No doubt we could easily say a lot of nice/great things about Finrod too. And even granting that he died in noble fashion, again, he still did what Galadriel did which earned her a personal ban beyond that of the remaining Exiled Noldor.

I must admit I've wondered about Finrod with respect to the statements raised (especially within the older context of Finrod being born again as a baby, which was the idea in place when Tolkien wrote the _Grey Annals_). I imagine Finrod as leaving Mandos "soon" too, due to his noble and understanding heart, but I imagine he at least waited until the Ban was lifted, still relatively soon by Elf standards I think.

Finrod's dying words (QS): "I go now to my long rest in the timeless halls beyond the seas and the Mountains of Aman. It will be long ere I am seen among the Noldor again; and it may be that we shall not meet a second time in death or life, for the fates . . ."

We have soon, and long (from his perception, or Beren's maybe), and timeless 

To my mind, _Tolkien Gateway_ has inserted an opinion here. While reincarnation before the War of Wrath can be said about Glorfindel given the late Glorfindel essays, I think TG has gone a little beyond what I would have written, as I think the Finrod case is more open to interpretation.

Kinslaying mumblings

As a side note, what does it mean to have a part in the Kinslaying? As I read the runes, in the later 1930s Silmarillion (no Galadriel yet, but still), the Finarfinians (Finrodians at the time) arrive too late to have any part in the Kinslaying, but later in life, Tolkien has Galadriel, and even Finrod, "fight" in defense of Swan-haven.

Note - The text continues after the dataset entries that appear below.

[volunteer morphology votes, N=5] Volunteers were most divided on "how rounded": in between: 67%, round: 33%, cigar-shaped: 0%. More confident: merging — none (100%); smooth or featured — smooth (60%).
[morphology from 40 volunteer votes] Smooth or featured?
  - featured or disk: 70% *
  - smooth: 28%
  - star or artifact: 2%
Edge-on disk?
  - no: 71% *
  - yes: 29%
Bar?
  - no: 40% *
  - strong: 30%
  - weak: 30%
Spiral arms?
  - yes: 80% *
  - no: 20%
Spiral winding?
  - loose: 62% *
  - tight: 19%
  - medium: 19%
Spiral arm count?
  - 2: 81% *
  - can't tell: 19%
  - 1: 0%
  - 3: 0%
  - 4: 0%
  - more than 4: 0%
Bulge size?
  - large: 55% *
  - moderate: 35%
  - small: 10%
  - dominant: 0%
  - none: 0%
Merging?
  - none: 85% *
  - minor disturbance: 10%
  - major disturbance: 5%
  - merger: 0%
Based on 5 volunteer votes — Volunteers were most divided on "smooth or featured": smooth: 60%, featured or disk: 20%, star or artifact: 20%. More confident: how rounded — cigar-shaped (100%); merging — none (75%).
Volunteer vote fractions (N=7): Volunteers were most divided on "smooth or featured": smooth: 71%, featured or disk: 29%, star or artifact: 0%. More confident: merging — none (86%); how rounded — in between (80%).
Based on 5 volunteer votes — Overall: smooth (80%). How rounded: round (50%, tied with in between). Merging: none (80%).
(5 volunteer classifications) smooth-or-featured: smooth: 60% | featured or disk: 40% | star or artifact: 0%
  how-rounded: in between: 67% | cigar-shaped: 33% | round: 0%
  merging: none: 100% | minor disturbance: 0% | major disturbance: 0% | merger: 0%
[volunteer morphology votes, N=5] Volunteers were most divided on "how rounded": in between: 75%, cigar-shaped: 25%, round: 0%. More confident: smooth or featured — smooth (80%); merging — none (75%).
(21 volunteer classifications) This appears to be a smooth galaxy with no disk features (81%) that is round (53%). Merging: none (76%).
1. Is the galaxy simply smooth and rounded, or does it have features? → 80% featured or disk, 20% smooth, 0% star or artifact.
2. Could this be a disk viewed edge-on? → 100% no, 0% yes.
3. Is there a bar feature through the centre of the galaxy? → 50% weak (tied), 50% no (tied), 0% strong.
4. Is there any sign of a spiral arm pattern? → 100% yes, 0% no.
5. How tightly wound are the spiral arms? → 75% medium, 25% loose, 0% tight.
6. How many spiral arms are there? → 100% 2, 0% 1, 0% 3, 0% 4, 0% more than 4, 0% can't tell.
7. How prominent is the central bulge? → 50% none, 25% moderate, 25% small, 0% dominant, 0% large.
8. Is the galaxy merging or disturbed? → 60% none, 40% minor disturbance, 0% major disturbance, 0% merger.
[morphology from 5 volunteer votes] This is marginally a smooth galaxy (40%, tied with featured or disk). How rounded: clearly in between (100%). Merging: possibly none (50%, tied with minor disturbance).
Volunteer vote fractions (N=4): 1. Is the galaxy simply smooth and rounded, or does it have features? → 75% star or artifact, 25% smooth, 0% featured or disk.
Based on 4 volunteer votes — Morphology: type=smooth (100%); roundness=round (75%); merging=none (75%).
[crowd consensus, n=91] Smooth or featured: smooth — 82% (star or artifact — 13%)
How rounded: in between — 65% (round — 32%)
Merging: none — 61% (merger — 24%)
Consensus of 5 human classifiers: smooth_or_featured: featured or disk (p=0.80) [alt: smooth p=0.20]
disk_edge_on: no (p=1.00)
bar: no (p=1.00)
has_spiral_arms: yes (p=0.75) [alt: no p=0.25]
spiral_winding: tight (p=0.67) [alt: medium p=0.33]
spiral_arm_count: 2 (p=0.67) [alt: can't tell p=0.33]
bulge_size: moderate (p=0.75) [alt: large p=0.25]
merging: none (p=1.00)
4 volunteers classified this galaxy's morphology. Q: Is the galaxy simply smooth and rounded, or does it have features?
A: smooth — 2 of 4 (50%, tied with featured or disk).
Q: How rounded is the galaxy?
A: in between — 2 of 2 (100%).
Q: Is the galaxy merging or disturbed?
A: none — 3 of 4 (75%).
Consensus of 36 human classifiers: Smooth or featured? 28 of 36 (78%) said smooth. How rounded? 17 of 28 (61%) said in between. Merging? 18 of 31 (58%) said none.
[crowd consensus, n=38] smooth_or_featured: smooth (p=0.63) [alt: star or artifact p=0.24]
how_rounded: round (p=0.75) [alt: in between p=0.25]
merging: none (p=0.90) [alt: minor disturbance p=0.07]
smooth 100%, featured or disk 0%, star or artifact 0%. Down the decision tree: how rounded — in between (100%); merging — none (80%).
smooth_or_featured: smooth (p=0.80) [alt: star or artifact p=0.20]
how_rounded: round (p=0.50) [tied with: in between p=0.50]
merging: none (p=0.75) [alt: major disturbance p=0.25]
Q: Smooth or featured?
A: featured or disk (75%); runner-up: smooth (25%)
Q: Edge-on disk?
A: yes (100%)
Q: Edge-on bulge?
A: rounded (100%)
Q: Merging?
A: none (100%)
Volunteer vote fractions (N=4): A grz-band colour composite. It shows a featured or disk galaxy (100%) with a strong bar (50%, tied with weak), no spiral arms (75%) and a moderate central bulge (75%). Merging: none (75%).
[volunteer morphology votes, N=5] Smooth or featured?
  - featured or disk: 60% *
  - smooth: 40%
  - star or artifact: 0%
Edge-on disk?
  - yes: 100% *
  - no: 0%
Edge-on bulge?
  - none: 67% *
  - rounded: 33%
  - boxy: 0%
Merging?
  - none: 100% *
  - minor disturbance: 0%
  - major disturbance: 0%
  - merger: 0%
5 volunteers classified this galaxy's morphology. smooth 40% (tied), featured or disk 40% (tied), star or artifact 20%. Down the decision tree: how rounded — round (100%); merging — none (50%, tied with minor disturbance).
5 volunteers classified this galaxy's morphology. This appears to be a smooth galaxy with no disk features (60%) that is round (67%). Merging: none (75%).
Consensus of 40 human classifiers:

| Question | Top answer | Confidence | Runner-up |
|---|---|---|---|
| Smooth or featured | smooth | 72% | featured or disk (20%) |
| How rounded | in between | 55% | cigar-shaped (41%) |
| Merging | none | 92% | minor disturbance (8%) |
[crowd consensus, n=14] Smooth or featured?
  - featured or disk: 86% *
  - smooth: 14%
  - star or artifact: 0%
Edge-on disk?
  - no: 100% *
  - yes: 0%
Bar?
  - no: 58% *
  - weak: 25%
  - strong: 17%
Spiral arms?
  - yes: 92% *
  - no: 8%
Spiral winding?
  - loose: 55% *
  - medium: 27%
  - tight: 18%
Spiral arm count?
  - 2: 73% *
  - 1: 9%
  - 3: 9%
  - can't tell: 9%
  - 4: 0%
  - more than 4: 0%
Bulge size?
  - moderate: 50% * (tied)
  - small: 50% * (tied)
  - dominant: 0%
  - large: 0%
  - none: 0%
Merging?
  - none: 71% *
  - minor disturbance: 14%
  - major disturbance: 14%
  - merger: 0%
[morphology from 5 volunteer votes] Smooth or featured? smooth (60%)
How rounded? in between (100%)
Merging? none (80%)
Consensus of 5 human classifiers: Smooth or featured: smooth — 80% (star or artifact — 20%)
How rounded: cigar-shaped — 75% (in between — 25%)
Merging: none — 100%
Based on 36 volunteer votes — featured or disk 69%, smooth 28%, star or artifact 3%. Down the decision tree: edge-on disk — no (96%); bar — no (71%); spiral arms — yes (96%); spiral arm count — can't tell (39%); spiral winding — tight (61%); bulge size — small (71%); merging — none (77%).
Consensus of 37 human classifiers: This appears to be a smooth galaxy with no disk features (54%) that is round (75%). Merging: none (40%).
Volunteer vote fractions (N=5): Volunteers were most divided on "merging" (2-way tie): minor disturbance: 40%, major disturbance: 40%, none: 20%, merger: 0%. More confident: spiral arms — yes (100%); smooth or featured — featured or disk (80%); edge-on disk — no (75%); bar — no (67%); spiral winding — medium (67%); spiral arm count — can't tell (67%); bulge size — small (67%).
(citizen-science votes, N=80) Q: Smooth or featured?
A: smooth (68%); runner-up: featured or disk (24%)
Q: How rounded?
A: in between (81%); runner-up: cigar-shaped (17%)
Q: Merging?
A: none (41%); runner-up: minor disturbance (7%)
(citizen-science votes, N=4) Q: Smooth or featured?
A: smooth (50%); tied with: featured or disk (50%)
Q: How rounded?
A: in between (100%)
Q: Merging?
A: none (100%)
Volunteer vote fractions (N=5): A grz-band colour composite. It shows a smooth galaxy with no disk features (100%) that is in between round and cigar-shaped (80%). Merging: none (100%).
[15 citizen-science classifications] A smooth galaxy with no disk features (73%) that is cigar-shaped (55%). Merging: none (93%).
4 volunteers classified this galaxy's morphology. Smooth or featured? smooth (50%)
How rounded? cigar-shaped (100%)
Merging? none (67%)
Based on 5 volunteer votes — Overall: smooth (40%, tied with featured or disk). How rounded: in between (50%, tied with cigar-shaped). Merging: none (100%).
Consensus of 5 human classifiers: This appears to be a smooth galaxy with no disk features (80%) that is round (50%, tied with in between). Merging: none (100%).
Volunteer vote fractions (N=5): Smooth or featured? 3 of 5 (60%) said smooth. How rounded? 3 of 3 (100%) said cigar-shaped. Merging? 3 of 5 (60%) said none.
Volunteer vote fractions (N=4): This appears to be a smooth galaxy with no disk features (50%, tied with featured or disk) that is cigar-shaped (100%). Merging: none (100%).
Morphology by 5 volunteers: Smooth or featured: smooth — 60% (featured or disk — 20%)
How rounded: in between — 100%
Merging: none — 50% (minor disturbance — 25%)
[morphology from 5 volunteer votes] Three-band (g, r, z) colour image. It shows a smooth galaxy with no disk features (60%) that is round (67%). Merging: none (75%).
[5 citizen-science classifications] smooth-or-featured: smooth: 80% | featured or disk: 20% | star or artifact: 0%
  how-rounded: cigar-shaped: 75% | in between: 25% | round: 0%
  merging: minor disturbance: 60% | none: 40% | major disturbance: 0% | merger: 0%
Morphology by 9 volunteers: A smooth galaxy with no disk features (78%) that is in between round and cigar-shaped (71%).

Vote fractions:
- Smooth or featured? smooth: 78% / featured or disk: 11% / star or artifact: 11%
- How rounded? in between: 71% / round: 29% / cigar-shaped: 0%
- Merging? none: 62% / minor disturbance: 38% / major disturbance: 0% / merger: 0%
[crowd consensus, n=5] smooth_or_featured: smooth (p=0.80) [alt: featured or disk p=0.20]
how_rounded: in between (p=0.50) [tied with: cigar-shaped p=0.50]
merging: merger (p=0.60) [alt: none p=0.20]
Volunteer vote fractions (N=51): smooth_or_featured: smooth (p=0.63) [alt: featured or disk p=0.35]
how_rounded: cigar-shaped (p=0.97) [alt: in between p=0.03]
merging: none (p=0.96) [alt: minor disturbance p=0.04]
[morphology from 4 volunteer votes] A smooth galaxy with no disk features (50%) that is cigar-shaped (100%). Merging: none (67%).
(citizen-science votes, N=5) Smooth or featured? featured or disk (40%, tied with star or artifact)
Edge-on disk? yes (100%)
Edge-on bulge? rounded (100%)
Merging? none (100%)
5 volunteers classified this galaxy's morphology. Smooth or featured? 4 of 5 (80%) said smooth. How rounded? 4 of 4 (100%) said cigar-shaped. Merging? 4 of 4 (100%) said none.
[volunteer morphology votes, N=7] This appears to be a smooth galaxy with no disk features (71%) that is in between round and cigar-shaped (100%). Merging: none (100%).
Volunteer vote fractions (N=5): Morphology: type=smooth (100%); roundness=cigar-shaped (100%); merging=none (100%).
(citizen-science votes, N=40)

Okay, on the good side or not, that still seems to me to be taking some part. Granted, it's not said, either way, if Galadriel or Finrod slew anyone in this fight . . . but again. . . well, it seems "a part" to me, compared to the earlier scenario anyway


----------



## Miguel (Jan 31, 2019)

Galin said:


> At one point (at least), Tolkien imagined that it took an Elf in Aman, roughly 3,000 years to grow from a child to an adult!






> _'Who is the Lord of the Darkness?'_


----------



## Elthir (Jan 31, 2019)

A little beef with _Tolkien Gateway_ on the Finrod page:



> "In the published _The Silmarillion_, Orodreth is Finrod's brother: this was an editorial decision by Christopher Tolkien and an admitted mistake. Orodreth was actually the son of Angrod and thus Finrod's nephew." Tolkien Gateway



To my knowledge Christopher Tolkien has never admitted that keeping Orodreth as Finrod's brother was a mistake. What he said about the various changes that affected Orodreth, and Gil-galad's parentage (and sisterage?) was rather " . . . but nothing of this late and radically altered conception ever touched the existing narratives, and it was obviously impossible to introduce it into the published Silmarillion."

Christopher Tolkien added that he thought it would have been better to have left Gil-galad's parentage obscure in the constructed Silmarillion > and here I note the much later constructed _Children of Hurin_, in which Orodreth is still Finrod's brother and Gil-galad's parentage is not noted on the family tree.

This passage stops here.